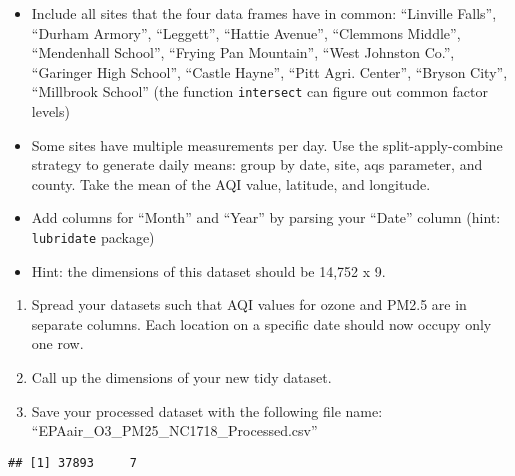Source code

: \documentclass[]{article}
\newenvironment{Shaded}{\begin{snugshade}}{\end{snugshade}}
\newcommand{\CommentTok}[1]{\textcolor[rgb]{0.56,0.35,0.01}{\textit{#1}}}
\newcommand{\KeywordTok}[1]{\textcolor[rgb]{0.13,0.29,0.53}{\textbf{#1}}}
\newcommand{\NormalTok}[1]{#1}
\newcommand{\StringTok}[1]{\textcolor[rgb]{0.31,0.60,0.02}{#1}}
\providecommand{\tightlist}{%
  \setlength{\itemsep}{0pt}\setlength{\parskip}{0pt}}
\begin{document}
\begin{itemize}
\tightlist
\item
  Include all sites that the four data frames have in common: ``Linville
  Falls'', ``Durham Armory'', ``Leggett'', ``Hattie Avenue'', ``Clemmons
  Middle'', ``Mendenhall School'', ``Frying Pan Mountain'', ``West
  Johnston Co.'', ``Garinger High School'', ``Castle Hayne'', ``Pitt
  Agri. Center'', ``Bryson City'', ``Millbrook School'' (the function
  \texttt{intersect} can figure out common factor levels)
\item
  Some sites have multiple measurements per day. Use the
  split-apply-combine strategy to generate daily means: group by date,
  site, aqs parameter, and county. Take the mean of the AQI value,
  latitude, and longitude.
\item
  Add columns for ``Month'' and ``Year'' by parsing your ``Date'' column
  (hint: \texttt{lubridate} package)
\item
  Hint: the dimensions of this dataset should be 14,752 x 9.
\end{itemize}

\begin{enumerate}
\def\labelenumi{\arabic{enumi}.}
\setcounter{enumi}{8}
\tightlist
\item
  Spread your datasets such that AQI values for ozone and PM2.5 are in
  separate columns. Each location on a specific date should now occupy
  only one row.
\item
  Call up the dimensions of your new tidy dataset.
\item
  Save your processed dataset with the following file name:
  ``EPAair\_O3\_PM25\_NC1718\_Processed.csv''
\end{enumerate}

\begin{Shaded}
\end{Shaded}

\begin{verbatim}
## [1] 37893     7
\end{verbatim}
\end{document}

•••••

__Task brief__. Transcribe each line of the material above verbatim, but do not include the images.

__Your response__.
Source code

: \documentclass[]{article}
\newenvironment{Shaded}{\begin{snugshade}}{\end{snugshade}}
\newcommand{\CommentTok}[1]{\textcolor[rgb]{0.56,0.35,0.01}{\textit{#1}}}
\newcommand{\KeywordTok}[1]{\textcolor[rgb]{0.13,0.29,0.53}{\textbf{#1}}}
\newcommand{\NormalTok}[1]{#1}
\newcommand{\StringTok}[1]{\textcolor[rgb]{0.31,0.60,0.02}{#1}}
\providecommand{\tightlist}{%
  \setlength{\itemsep}{0pt}\setlength{\parskip}{0pt}}
\begin{document}
\begin{itemize}
\tightlist
\item
  Include all sites that the four data frames have in common: ``Linville
  Falls'', ``Durham Armory'', ``Leggett'', ``Hattie Avenue'', ``Clemmons
  Middle'', ``Mendenhall School'', ``Frying Pan Mountain'', ``West
  Johnston Co.'', ``Garinger High School'', ``Castle Hayne'', ``Pitt
  Agri. Center'', ``Bryson City'', ``Millbrook School'' (the function
  \texttt{intersect} can figure out common factor levels)
\item
  Some sites have multiple measurements per day. Use the
  split-apply-combine strategy to generate daily means: group by date,
  site, aqs parameter, and county. Take the mean of the AQI value,
  latitude, and longitude.
\item
  Add columns for ``Month'' and ``Year'' by parsing your ``Date'' column
  (hint: \texttt{lubridate} package)
\item
  Hint: the dimensions of this dataset should be 14,752 x 9.
\end{itemize}

\begin{enumerate}
\def\labelenumi{\arabic{enumi}.}
\setcounter{enumi}{8}
\tightlist
\item
  Spread your datasets such that AQI values for ozone and PM2.5 are in
  separate columns. Each location on a specific date should now occupy
  only one row.
\item
  Call up the dimensions of your new tidy dataset.
\item
  Save your processed dataset with the following file name:
  ``EPAair\_O3\_PM25\_NC1718\_Processed.csv''
\end{enumerate}

\begin{Shaded}
\end{Shaded}

\begin{verbatim}
## [1] 37893     7
\end{verbatim}
\end{document}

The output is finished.